Connection Is Built Into Your Biology

Humans evolved as social animals, and our bodies reflect that. When you bond with another person, whether through friendship, romance, or caring for a child, your brain releases oxytocin, a hormone that does far more than create warm feelings. Oxytocin helps regulate anxiety and depression, buffers the body against physical and emotional stress, and supports social recognition and memory. In animal studies, blocking oxytocin activity after the loss of a bonded partner leads to depressive behavior, while restoring it reverses those effects. The chemistry of connection is not optional equipment. It is wired into how mammals, including humans, cope with being alive.

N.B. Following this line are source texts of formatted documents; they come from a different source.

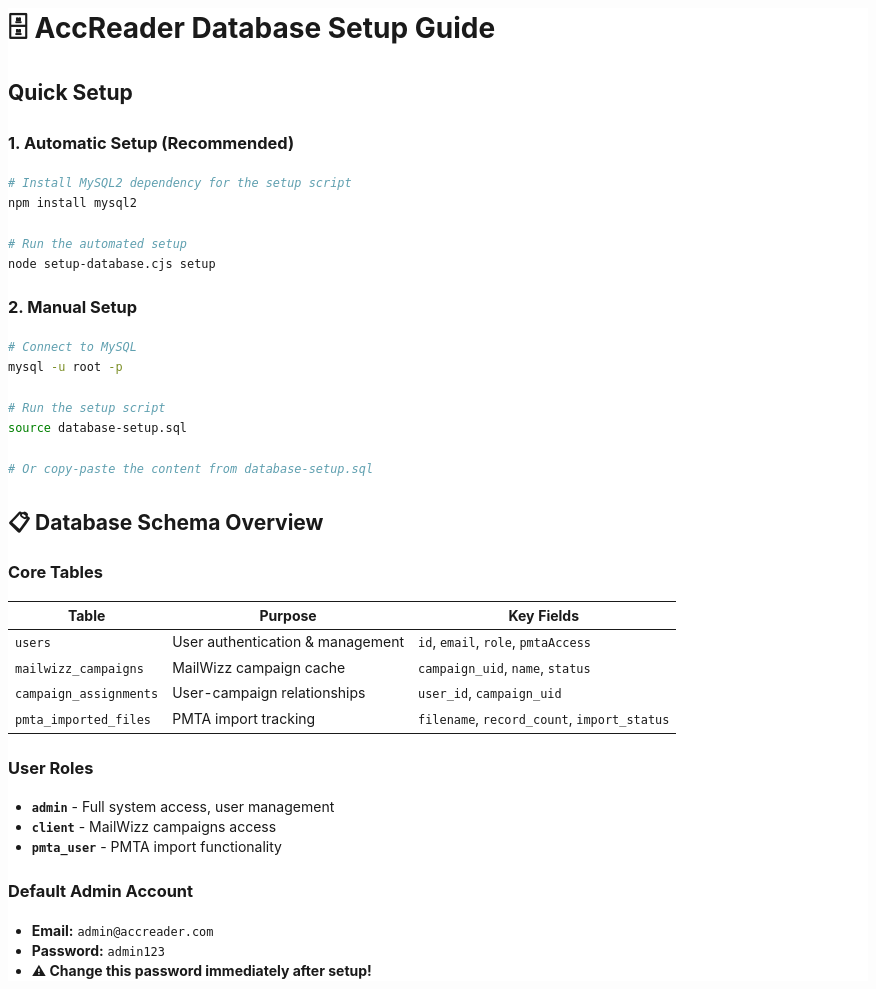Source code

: # 🗄️ AccReader Database Setup Guide

## Quick Setup

### 1. **Automatic Setup (Recommended)**

```bash
# Install MySQL2 dependency for the setup script
npm install mysql2

# Run the automated setup
node setup-database.cjs setup
```

### 2. **Manual Setup**

```bash
# Connect to MySQL
mysql -u root -p

# Run the setup script
source database-setup.sql

# Or copy-paste the content from database-setup.sql
```

## 📋 Database Schema Overview

### **Core Tables**

| Table | Purpose | Key Fields |
|-------|---------|------------|
| `users` | User authentication & management | `id`, `email`, `role`, `pmtaAccess` |
| `mailwizz_campaigns` | MailWizz campaign cache | `campaign_uid`, `name`, `status` |
| `campaign_assignments` | User-campaign relationships | `user_id`, `campaign_uid` |
| `pmta_imported_files` | PMTA import tracking | `filename`, `record_count`, `import_status` |

### **User Roles**

- **`admin`** - Full system access, user management
- **`client`** - MailWizz campaigns access
- **`pmta_user`** - PMTA import functionality

### **Default Admin Account**

- **Email:** `admin@accreader.com`
- **Password:** `admin123` 
- **⚠️ Change this password immediately after setup!**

From an evolutionary standpoint, cooperation itself is one of life’s most powerful strategies. Altruism, helping others at a cost to yourself, seems like it should be weeded out by natural selection. But it persists because of a simple mechanism: when helpful individuals tend to interact with other helpful individuals, everyone in that group does better. This “positive assortment” doesn’t require family ties. It works between non-relatives and even across species in mutually beneficial relationships. Life thrives not through isolation but through interdependence. The fact that you need other people isn’t a weakness. It’s the strategy that allowed human civilization to exist.

Contributing to Others Protects Your Mind

The psychologist Erik Erikson proposed that adults move through a series of developmental stages, and one of the most critical occurs in midlife: the tension between generativity and stagnation. Generativity means investing in something beyond yourself, guiding younger people, contributing to your community, building something that will outlast you. Stagnation is what happens when that impulse goes unfulfilled.

Decades of follow-up research have confirmed that Erikson was onto something real. A longitudinal study tracking people from midlife into old age found that those who scored higher on measures of psychosocial development, including generativity, had stronger cognitive function, better executive functioning, and lower rates of depression three to four decades later. The benefits weren’t small or ambiguous. People who cultivated satisfying engagement with their careers, relationships, and communities in their 40s and 50s were setting the stage for healthier brains and more stable emotions in their 70s and 80s.

This suggests that life’s importance isn’t just about what you experience. It’s also about what you contribute. The act of mattering to someone else, of leaving something behind, appears to physically protect the brain against decline.

Your Brain Is the Most Complex Known Structure

The human brain contains roughly 86 billion neurons, making it the largest brain among primates and built with an unusually space-efficient architecture. What makes it remarkable isn’t any single unique ability. Other animals demonstrate tool use, social cognition, empathy, and even rudimentary theory of mind. The difference is one of degree and combination: the sheer number of processing units creates an exponential increase in computational possibilities, producing what looks from the outside like a qualitative leap in capability. Language, abstract thought, art, science, moral reasoning: these emerge from a brain that is not categorically different from other primate brains, but dramatically scaled up.

That means every human life contains the most complex known object in the universe, running a continuous experience of consciousness that we still cannot fully explain. You are, in a very literal sense, the universe examining itself. Whether or not that feels profound on a Tuesday morning, it is an empirical fact about what you are.

Why It All Adds Up

Life is important because it is cosmically uncommon, biologically interconnected, psychologically necessary, and neurologically extraordinary. It is important because organisms that cooperate outlast those that don’t, because ecosystems collapse when their members disappear, because your body rewards connection and your brain deteriorates without purpose. The importance of life is not an abstraction or a greeting card sentiment. It is written into mortality statistics, wildlife population data, brain scans, and the silent emptiness of every other planet we’ve ever observed.